[Stored data entries]
------------------------------------------------

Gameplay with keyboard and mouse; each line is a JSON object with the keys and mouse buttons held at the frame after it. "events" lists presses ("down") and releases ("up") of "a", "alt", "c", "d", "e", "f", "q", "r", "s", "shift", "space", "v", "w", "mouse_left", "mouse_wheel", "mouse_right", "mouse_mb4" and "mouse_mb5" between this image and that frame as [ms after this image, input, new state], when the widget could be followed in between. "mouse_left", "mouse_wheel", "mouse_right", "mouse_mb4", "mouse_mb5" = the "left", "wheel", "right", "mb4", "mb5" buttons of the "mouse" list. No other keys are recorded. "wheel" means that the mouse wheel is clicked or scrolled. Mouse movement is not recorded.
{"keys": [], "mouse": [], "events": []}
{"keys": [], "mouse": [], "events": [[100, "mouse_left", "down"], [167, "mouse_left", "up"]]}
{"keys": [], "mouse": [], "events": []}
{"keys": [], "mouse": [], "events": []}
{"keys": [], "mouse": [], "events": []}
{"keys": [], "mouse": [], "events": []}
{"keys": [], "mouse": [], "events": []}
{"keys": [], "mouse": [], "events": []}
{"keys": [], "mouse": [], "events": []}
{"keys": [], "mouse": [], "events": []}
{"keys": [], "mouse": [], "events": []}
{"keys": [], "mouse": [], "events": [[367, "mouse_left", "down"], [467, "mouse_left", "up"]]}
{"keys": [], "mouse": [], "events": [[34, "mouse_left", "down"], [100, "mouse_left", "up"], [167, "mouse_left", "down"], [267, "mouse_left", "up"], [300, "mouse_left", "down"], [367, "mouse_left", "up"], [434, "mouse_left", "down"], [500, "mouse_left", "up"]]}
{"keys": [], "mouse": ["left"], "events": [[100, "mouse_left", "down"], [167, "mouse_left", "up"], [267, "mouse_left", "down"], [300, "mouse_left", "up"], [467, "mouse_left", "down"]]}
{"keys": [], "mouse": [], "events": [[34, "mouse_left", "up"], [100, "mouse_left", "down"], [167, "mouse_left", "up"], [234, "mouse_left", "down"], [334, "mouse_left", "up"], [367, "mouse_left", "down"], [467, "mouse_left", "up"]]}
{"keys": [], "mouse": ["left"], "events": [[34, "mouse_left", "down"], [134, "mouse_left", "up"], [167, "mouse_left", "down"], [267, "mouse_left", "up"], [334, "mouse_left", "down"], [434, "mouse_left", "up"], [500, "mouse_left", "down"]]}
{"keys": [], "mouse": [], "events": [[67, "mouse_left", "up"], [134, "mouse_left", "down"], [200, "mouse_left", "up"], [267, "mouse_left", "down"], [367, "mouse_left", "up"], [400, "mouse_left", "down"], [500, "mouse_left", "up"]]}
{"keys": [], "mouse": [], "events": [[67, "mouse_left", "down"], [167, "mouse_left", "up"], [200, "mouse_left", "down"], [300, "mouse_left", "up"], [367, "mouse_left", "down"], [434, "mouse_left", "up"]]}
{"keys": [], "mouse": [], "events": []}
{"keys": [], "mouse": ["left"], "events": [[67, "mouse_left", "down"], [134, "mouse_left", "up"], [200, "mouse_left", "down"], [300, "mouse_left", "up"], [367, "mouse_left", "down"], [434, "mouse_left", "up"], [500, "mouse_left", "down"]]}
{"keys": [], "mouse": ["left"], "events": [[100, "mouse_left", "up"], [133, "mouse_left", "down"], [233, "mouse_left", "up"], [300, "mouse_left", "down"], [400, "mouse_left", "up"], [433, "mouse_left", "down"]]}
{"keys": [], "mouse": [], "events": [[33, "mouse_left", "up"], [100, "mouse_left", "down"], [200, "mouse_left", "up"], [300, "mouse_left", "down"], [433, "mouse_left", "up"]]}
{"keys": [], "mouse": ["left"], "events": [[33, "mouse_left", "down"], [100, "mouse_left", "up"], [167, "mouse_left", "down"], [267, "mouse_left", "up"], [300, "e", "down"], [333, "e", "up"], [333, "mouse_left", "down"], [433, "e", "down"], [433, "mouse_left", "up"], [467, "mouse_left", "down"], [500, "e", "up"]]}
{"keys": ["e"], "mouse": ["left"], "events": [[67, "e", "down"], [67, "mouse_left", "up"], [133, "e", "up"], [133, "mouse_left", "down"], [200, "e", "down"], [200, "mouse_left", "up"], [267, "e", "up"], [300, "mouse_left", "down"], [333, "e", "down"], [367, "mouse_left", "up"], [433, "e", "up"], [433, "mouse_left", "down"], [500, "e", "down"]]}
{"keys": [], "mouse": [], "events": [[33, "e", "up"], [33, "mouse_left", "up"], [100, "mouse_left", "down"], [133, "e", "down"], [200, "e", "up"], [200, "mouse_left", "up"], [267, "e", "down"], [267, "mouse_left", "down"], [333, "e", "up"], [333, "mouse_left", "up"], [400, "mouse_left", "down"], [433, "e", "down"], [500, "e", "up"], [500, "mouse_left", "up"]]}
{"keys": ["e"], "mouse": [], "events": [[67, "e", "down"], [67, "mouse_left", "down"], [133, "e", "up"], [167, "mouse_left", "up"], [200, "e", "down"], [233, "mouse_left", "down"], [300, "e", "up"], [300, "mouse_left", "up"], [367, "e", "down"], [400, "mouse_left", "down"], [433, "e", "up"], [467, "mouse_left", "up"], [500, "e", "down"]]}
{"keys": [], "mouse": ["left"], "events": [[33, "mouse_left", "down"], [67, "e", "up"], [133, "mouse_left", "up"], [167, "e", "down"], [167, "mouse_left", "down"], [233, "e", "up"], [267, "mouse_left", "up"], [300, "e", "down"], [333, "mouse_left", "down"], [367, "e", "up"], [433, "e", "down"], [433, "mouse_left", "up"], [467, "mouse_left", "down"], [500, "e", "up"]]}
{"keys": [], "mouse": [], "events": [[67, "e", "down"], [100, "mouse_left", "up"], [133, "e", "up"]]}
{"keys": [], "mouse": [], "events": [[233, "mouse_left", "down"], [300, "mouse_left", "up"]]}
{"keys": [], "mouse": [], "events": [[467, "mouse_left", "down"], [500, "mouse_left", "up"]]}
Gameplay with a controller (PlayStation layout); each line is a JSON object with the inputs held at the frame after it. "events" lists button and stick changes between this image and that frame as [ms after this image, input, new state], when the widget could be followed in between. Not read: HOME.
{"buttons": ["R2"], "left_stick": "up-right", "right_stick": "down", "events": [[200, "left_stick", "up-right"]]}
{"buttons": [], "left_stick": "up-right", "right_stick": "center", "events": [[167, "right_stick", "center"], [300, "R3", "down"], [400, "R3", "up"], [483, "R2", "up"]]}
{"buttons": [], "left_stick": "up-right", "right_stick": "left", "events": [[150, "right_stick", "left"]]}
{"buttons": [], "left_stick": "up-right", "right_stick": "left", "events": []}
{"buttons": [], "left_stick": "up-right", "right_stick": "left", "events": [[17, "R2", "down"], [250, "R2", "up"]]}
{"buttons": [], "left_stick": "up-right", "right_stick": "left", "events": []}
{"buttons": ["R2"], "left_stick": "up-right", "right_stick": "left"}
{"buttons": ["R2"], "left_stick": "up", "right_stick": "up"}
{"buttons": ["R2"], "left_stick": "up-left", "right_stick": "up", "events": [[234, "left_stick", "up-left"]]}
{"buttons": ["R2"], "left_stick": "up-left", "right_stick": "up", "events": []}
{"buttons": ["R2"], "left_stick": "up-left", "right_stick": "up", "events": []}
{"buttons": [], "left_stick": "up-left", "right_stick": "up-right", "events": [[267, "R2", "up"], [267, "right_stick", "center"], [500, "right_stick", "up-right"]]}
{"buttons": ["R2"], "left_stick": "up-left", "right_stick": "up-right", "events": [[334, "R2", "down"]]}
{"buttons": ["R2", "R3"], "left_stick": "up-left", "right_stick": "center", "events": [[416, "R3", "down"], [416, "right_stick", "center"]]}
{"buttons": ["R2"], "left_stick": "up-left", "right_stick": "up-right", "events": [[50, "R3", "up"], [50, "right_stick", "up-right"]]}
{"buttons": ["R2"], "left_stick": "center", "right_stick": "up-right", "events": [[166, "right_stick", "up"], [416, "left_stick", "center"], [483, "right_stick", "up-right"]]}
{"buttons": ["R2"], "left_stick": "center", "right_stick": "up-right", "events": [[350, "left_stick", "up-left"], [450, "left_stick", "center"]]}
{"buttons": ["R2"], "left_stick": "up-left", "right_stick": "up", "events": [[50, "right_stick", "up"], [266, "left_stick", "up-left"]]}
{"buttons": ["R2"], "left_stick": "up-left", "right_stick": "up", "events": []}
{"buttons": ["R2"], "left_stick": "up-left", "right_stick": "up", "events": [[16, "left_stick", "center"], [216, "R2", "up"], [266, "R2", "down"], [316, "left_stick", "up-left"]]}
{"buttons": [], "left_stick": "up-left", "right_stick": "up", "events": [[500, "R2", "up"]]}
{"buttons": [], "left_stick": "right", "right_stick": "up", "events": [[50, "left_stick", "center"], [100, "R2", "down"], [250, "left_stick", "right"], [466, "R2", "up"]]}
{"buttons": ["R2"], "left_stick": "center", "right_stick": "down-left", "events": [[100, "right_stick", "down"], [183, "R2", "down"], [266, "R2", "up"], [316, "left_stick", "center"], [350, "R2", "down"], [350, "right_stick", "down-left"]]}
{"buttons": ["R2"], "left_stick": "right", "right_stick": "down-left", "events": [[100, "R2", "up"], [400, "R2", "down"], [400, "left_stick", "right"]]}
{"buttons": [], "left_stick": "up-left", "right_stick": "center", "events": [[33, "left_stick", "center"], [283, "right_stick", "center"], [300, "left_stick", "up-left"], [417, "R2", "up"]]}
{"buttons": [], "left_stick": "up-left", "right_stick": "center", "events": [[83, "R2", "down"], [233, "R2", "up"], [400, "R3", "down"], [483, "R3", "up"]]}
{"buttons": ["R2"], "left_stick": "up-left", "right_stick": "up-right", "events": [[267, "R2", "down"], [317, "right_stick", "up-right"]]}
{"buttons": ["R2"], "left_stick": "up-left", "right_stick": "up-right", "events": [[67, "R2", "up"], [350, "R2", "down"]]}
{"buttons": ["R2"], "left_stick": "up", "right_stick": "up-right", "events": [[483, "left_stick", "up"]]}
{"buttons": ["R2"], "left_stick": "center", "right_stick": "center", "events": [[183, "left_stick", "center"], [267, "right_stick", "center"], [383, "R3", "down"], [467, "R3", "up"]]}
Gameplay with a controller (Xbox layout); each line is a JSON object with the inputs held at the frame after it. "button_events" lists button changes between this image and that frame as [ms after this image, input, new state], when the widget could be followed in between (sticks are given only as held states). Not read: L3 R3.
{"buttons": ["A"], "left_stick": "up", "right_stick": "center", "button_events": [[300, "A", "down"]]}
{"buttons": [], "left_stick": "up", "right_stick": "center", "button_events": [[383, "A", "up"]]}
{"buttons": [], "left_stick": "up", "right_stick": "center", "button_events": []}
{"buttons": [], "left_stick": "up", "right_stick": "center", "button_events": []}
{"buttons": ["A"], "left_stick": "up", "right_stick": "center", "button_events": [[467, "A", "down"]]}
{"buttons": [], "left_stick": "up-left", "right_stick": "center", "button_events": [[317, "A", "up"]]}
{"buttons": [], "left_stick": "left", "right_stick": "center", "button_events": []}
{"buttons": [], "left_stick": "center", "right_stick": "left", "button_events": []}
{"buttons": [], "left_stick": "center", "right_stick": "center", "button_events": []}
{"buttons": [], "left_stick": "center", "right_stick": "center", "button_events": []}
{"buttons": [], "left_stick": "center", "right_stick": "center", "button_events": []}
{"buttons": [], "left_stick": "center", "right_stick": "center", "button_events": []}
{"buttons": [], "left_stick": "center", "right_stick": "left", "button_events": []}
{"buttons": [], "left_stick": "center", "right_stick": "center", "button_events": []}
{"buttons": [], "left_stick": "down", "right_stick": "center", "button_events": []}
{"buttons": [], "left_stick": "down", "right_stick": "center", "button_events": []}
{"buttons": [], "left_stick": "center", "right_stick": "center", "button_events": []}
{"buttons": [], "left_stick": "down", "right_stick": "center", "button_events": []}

------------------------------------------------

▶ **Your task**
Scan the records above for the word "changes". Copy each line that has it.

▶ **Response to this task**
Gameplay with a controller (PlayStation layout); each line is a JSON object with the inputs held at the frame after it. "events" lists button and stick changes between this image and that frame as [ms after this image, input, new state], when the widget could be followed in between. Not read: HOME.
Gameplay with a controller (Xbox layout); each line is a JSON object with the inputs held at the frame after it. "button_events" lists button changes between this image and that frame as [ms after this image, input, new state], when the widget could be followed in between (sticks are given only as held states). Not read: L3 R3.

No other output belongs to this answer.